The process of pulling a locale essentially multiplies the amount of time it takes to crawl a module by the number of locales. It is the greatest factor in the time it takes to complete. It is absolutely recommended to just crawl a common of locales when testing the crawl of a particular module.

For more information, including comments on conventions on publishing localized modules and issues dealing with constraints such as file size, see LOCALIZING.md.

Kolibri / Endless OS Modules

Kolibri applications are static websites that are served in sandbox iframe environments. These iframes typically have allow-scripts as their only enabled capability, but there are some environments that do have allow-same-origin. (I will note that both allow-scripts and allow-same-origin is a strange choice since it does not really sandbox in any meaningful way... and I suspect that it should not be relied on being this way long-term... but might be this way on, say, an Endless Key environment, though.)

Without allow-same-origin, local storage APIs are unavailable. Kolibri documents this as a limitation and notes they "shim" such APIs. That does not seem to be true in all environments and it is unclear which our apps will appear in. Therefore, the shims/shim.js file is pushed to the top of each base JavaScript file for our apps that shim them ourselves. Without local storage APIs, progress cannot be saved directly in the browser itself. (See information about the shims and the mock APIs in shims/README.md.

At any rate, the packages saved in dist are zip files. Kolibri HTML5 apps are essentially metadata wrapped around a provided zip file containing at least an index.html file. Our index.html file redirects to the first level of the wrapped course.

Kolibri offers some API access to "HTML5 apps" as noted in the above link, yet it unclear how an arbitrary application makes use of it.

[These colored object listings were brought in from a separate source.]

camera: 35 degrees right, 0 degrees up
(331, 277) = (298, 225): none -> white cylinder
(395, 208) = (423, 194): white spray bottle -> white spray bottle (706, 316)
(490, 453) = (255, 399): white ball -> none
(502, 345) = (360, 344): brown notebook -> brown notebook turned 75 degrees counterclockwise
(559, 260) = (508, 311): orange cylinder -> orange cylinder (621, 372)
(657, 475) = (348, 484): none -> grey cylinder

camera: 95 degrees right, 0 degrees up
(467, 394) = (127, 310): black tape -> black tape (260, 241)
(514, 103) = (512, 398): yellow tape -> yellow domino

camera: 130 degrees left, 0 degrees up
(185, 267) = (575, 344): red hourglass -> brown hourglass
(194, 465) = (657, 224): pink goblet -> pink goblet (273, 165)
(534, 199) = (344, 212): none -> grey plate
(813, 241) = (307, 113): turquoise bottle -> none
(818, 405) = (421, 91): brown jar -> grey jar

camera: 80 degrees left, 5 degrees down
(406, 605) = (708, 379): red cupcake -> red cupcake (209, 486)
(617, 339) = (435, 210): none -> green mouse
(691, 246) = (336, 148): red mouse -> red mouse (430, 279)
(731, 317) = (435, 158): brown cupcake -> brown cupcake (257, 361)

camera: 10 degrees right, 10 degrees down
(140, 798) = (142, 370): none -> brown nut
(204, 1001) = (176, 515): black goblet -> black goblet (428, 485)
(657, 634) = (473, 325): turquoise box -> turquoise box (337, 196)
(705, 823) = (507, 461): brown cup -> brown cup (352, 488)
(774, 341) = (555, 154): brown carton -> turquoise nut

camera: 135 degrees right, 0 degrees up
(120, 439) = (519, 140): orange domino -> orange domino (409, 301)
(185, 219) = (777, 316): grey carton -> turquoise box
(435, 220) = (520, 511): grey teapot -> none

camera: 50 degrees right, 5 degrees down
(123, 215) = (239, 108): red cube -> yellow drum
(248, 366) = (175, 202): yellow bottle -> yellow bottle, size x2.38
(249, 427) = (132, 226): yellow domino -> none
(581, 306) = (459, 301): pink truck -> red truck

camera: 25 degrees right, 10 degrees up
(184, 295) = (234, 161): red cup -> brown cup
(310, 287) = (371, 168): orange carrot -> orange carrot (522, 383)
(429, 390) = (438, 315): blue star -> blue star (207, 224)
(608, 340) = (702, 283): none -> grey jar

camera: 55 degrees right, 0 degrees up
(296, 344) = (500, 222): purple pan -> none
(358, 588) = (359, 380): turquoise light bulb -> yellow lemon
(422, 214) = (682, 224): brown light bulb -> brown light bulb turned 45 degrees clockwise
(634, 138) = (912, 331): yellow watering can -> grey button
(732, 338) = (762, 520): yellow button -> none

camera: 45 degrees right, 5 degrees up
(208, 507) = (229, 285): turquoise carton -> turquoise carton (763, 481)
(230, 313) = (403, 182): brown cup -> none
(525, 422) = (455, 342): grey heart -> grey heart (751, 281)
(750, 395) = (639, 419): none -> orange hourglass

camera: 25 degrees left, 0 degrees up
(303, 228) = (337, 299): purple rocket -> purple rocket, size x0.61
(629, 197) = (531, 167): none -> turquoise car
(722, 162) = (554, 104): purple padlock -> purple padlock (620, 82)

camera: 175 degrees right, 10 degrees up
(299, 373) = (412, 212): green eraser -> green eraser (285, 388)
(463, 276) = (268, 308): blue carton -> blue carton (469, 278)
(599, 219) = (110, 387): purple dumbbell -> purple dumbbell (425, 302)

Uploading to Kolibri is done via Kolibri Studio. If you are a Code.org engineer, you can access and edit our official modules via our shared login. Currently, the Code.org channel is private and shared only via the channel token.

Known Issues

There are a number of issues that are in two categories. First, problems that are inherent to offline, such as a dependency on external service. (Offline Compatibility) Second, problems that are due to the crawling process not being refined enough, but it could possibly be addressed. (Crawler Bugs)

Offline Incompatibility

  • Internet Simulator prevents Unit 2 of CSP from being reasonable. It is entirely backend-driven.
  • Some ability to upload custom sprites, sounds, etc, are unavailable since they make direct use of S3.

Crawler Bugs

  • Extras page is crawled but sometimes does not show up when the lesson is completed fully.
  • Lesson plans might link to levels that exist elsewhere (and linked via their /levels/{id} path directly). These are not crawled.